**WHAT YOU SHOULD DO:**
Copy exactly, please, the lines of the data from its start through the line containing "(168, 294) none".

===== DATA RECORDS

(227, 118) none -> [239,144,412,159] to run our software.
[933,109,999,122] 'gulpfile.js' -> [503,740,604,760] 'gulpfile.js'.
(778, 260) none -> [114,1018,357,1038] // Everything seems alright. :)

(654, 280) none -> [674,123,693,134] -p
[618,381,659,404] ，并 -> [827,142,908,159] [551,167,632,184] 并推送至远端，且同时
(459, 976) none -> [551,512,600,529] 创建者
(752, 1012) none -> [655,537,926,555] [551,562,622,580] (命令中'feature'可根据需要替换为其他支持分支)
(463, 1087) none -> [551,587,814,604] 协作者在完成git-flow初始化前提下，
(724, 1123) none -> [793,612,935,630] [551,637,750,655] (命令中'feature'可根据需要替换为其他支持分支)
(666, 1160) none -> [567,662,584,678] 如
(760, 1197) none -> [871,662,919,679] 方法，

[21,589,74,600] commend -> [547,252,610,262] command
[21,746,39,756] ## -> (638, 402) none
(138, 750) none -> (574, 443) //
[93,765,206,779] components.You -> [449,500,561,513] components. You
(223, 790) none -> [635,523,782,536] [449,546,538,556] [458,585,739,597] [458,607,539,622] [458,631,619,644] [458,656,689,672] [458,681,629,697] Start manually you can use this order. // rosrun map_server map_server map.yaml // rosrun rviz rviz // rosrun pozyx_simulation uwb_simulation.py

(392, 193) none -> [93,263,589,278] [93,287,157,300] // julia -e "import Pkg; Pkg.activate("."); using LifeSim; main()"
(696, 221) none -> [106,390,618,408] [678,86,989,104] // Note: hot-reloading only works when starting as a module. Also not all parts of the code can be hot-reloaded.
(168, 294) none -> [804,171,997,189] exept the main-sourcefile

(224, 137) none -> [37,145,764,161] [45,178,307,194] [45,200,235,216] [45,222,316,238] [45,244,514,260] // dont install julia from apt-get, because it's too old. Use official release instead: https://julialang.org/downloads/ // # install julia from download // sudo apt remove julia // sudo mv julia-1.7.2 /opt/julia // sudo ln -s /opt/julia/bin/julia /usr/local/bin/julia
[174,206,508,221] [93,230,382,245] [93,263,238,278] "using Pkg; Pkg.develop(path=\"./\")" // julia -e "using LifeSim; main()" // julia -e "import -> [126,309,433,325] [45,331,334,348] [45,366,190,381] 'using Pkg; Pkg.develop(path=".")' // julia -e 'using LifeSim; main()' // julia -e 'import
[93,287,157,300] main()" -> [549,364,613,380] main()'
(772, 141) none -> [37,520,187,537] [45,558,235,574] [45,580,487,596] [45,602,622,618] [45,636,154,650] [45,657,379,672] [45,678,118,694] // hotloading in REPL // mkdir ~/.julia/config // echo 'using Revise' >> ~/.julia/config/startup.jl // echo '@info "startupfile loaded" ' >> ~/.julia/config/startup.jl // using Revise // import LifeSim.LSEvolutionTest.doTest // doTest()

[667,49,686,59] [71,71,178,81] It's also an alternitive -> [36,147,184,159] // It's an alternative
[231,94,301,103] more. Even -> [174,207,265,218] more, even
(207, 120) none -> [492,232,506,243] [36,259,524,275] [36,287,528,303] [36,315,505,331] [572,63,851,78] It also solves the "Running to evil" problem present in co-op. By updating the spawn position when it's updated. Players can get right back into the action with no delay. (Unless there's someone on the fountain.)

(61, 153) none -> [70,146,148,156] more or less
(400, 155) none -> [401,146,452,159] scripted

==========

**COMPLETED TASK:**
(227, 118) none -> [239,144,412,159] to run our software.
[933,109,999,122] 'gulpfile.js' -> [503,740,604,760] 'gulpfile.js'.
(778, 260) none -> [114,1018,357,1038] // Everything seems alright. :)

(654, 280) none -> [674,123,693,134] -p
[618,381,659,404] ，并 -> [827,142,908,159] [551,167,632,184] 并推送至远端，且同时
(459, 976) none -> [551,512,600,529] 创建者
(752, 1012) none -> [655,537,926,555] [551,562,622,580] (命令中'feature'可根据需要替换为其他支持分支)
(463, 1087) none -> [551,587,814,604] 协作者在完成git-flow初始化前提下，
(724, 1123) none -> [793,612,935,630] [551,637,750,655] (命令中'feature'可根据需要替换为其他支持分支)
(666, 1160) none -> [567,662,584,678] 如
(760, 1197) none -> [871,662,919,679] 方法，

[21,589,74,600] commend -> [547,252,610,262] command
[21,746,39,756] ## -> (638, 402) none
(138, 750) none -> (574, 443) //
[93,765,206,779] components.You -> [449,500,561,513] components. You
(223, 790) none -> [635,523,782,536] [449,546,538,556] [458,585,739,597] [458,607,539,622] [458,631,619,644] [458,656,689,672] [458,681,629,697] Start manually you can use this order. // rosrun map_server map_server map.yaml // rosrun rviz rviz // rosrun pozyx_simulation uwb_simulation.py

(392, 193) none -> [93,263,589,278] [93,287,157,300] // julia -e "import Pkg; Pkg.activate("."); using LifeSim; main()"
(696, 221) none -> [106,390,618,408] [678,86,989,104] // Note: hot-reloading only works when starting as a module. Also not all parts of the code can be hot-reloaded.
(168, 294) none -> [804,171,997,189] exept the main-sourcefile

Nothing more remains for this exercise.